Director Augustina San Martin creates a nightscape that, unlike SUN DOG’s committed realism, traffics in gothic haze and Dickensian fog. While SUN DOG was in some ways about the human spirit, about running out the night, MONSTER GOD is about succumbing to the darkest, most unknown aspects of that very same phenomenon. It’s a real mood piece with touches of the avant-garde.

To Laugh, To Cry, Or To Sweat It Out

Tensions rise in this slow-burn test of the human spirit, EXAM.

The only outright humorous short in the bunch, though a hard-edged, satirical one at that, is WONG PING’S FABLES 2. Using the structure (and at times absurd logic) of a fable and the design elements of a retro video game, the eponymous director guides us through two “morality” tales of greed, glutton and the strictures of a market economy.

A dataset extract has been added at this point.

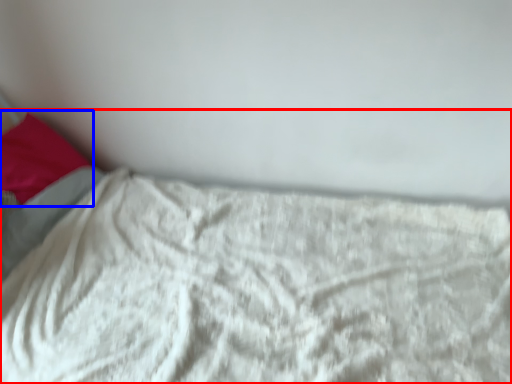
Question: Which of the following is the closest to the observer, bed (highlighted by a red box) or pillow (highlighted by a blue box)?

Choices:
 (A) bed
 (B) pillow

Answer: (A)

It’s funniest moments also come at its truest moments (which can be seen as its saddest moments). The story of a cow who started as an idealistic revolutionary but through the seemingly best intentions becomes a primary function of greed is tragic, inevitable and yet hilariously rendered in its visual representations. Beneath the crazy creativity on display are some hard truths about labor and the sacrifices (both literally and figuratively) that working class subjects (cows, rabbits or humans) must make to press through life.

This sobering truth of the lengths those in need will go to to make of themselves in life is picked up in Iran’s award-winning EXAM. Director Sonia K. Hadad takes us through a social realist thrill ride as we follow a teenage girl who’s been expected to transport cocaine but ends up having to bring it with her to her classroom. When random backpack checks begin, the drama really ratchets up. Exhibiting the limits of the human spirit (and the human body), actress Sadaf Asgari commits to screen a microcosm of the literal and metaphorical forces bearing down on women in the Middle East and around the world. Being tossed here to go there to find this to secure that, EXAM puts the audience through a test of adversity and willpower.

Just Show Us Already

Haunting black and white images follow you in THE EYES OF SUMMER.

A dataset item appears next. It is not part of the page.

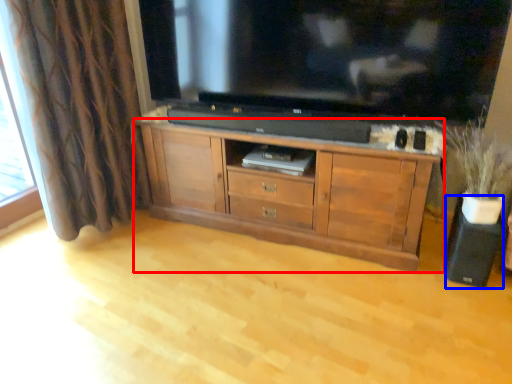
Question: Among these objects, which one is nearest to the camera, cabinetry (highlighted by a red box) or speaker (highlighted by a blue box)?

Choices:
 (A) cabinetry
 (B) speaker

Answer: (A)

Somehow the most straightforward and the most elusive of the films in Program 1, THE EYES OF SUMMER is a transcendental meditation on generational pain civil war in Sri Lanka. While rooted in very specific events, this is very far from a history lesson. Shot in a haunting black and white and edited to cut between spaces, places and planes of time, one never feels quite settled or comfortable in where they are. Director Rajee Samarasinghe does perhaps the hardest job a director can by just showing us images, camera movements, subjects’ faces and bodies on screen and trusting the audience to make psychical connections. No commentary, no critique, no generic conventions. Just free-floating thought in the way only cinema can deliver it.

If you feel unresolved from THE EYES OF SUMMER, it’s probably because it’s still doing its work in you. Like a summer day, the light will linger in your mind’s eye. You may not even remember all you watched, but you’ll definitely remember THAT you watched, and that you witnessed.